*INSTRUCTIONS TO FOLLOW*. Print exactly those lines that run from the beginning of the data to the line bearing "jobs that require English. No Cantonese. No", inclusive.

- - -

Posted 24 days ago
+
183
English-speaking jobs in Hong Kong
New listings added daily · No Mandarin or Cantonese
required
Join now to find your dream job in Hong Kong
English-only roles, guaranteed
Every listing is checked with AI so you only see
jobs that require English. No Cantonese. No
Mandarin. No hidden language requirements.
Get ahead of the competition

- - -

*ANSWER AREA*.
Posted 24 days ago
+
183
English-speaking jobs in Hong Kong
New listings added daily · No Mandarin or Cantonese
required
Join now to find your dream job in Hong Kong
English-only roles, guaranteed
Every listing is checked with AI so you only see
jobs that require English. No Cantonese. No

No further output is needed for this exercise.